Actually, Java Parser returns the following code:
switch(c) {
   case '\0':     break;
   case '
':                break;
   case '\b':     break;
   case '\f':     break;
   case '\n':     break;
   case '\r':     break;
   case '\t':     break;
   case '\\':     break;
   case '\"':     break;
   case '\'':     break;
   case '?':      break;
   case '?':      break;
   case '>':      break;
}

What version of the product are you using?
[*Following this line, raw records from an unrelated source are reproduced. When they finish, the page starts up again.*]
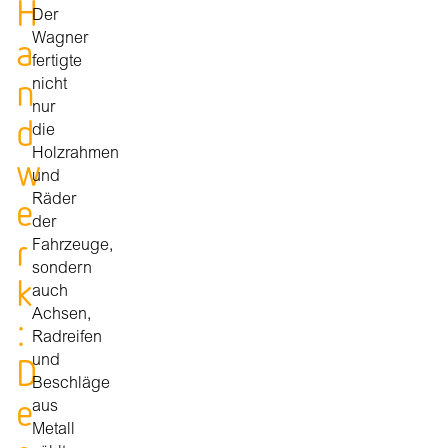
H
Der
a
Wagner
fertigte
n
nicht
nur
d
die
Holzrahmen
w
und
e
Räder
der
r
Fahrzeuge,
sondern
k
auch
Achsen,
:
Radreifen
D
und
Beschläge
e
aus
Metall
On what operating system?
1.0.8

Please provide any additional information below.
Unicode numbers such as \u2028 and \u2029 are interpreted by Java Parser, 
instead of being stored into the AST.

Original issue reported on code.google.com by andreama...@gmail.com on 4 Jul 2012 at 10:12

GoogleCodeExporter commented 9 years ago
The bug is located into the CharLiteralExpr class.
The getValue() method should return the correct representation.

Original comment by andreama...@gmail.com on 4 Jul 2012 at 7:41

GoogleCodeExporter commented 9 years ago
A similar problem arises when a string literal contains an Unicode character.